▶ YOUR ASSIGNMENT
Find the line that contains "負荷をかけることの意味と意義", then repeat it and each line after it to the end of the records, exactly.

Entries taken from a collection:
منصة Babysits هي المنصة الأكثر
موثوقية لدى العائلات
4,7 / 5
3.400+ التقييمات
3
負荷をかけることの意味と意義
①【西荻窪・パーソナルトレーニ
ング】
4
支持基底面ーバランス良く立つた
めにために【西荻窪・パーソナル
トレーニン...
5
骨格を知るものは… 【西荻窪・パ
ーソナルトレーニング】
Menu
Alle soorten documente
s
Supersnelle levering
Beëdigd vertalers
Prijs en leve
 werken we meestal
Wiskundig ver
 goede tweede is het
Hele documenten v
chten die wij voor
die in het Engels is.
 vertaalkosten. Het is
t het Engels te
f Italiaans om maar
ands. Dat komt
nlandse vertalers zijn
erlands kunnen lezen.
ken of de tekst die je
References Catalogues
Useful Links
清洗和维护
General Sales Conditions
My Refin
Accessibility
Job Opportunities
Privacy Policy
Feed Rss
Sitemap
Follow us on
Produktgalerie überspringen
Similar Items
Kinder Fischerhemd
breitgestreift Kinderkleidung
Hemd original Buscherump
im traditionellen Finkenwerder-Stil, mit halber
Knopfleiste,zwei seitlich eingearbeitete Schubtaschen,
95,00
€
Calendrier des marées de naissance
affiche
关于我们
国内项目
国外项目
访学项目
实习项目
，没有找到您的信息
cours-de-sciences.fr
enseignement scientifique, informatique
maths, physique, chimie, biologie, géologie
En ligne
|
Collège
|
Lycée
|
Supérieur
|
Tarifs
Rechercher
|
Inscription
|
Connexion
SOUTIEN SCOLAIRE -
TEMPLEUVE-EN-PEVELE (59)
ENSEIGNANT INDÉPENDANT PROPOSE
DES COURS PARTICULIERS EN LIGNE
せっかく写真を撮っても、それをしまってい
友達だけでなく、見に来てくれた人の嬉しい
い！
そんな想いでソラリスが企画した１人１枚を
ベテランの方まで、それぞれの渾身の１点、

▶ SOLUTION FOR THIS PROBLEM
負荷をかけることの意味と意義
①【西荻窪・パーソナルトレーニ
ング】
4
支持基底面ーバランス良く立つた
めにために【西荻窪・パーソナル
トレーニン...
5
骨格を知るものは… 【西荻窪・パ
ーソナルトレーニング】
Menu
Alle soorten documente
s
Supersnelle levering
Beëdigd vertalers
Prijs en leve
 werken we meestal
Wiskundig ver
 goede tweede is het
Hele documenten v
chten die wij voor
die in het Engels is.
 vertaalkosten. Het is
t het Engels te
f Italiaans om maar
ands. Dat komt
nlandse vertalers zijn
erlands kunnen lezen.
ken of de tekst die je
References Catalogues
Useful Links
清洗和维护
General Sales Conditions
My Refin
Accessibility
Job Opportunities
Privacy Policy
Feed Rss
Sitemap
Follow us on
Produktgalerie überspringen
Similar Items
Kinder Fischerhemd
breitgestreift Kinderkleidung
Hemd original Buscherump
im traditionellen Finkenwerder-Stil, mit halber
Knopfleiste,zwei seitlich eingearbeitete Schubtaschen,
95,00
€
Calendrier des marées de naissance
affiche
关于我们
国内项目
国外项目
访学项目
实习项目
，没有找到您的信息
cours-de-sciences.fr
enseignement scientifique, informatique
maths, physique, chimie, biologie, géologie
En ligne
|
Collège
|
Lycée
|
Supérieur
|
Tarifs
Rechercher
|
Inscription
|
Connexion
SOUTIEN SCOLAIRE -
TEMPLEUVE-EN-PEVELE (59)
ENSEIGNANT INDÉPENDANT PROPOSE
DES COURS PARTICULIERS EN LIGNE
せっかく写真を撮っても、それをしまってい
友達だけでなく、見に来てくれた人の嬉しい
い！
そんな想いでソラリスが企画した１人１枚を
ベテランの方まで、それぞれの渾身の１点、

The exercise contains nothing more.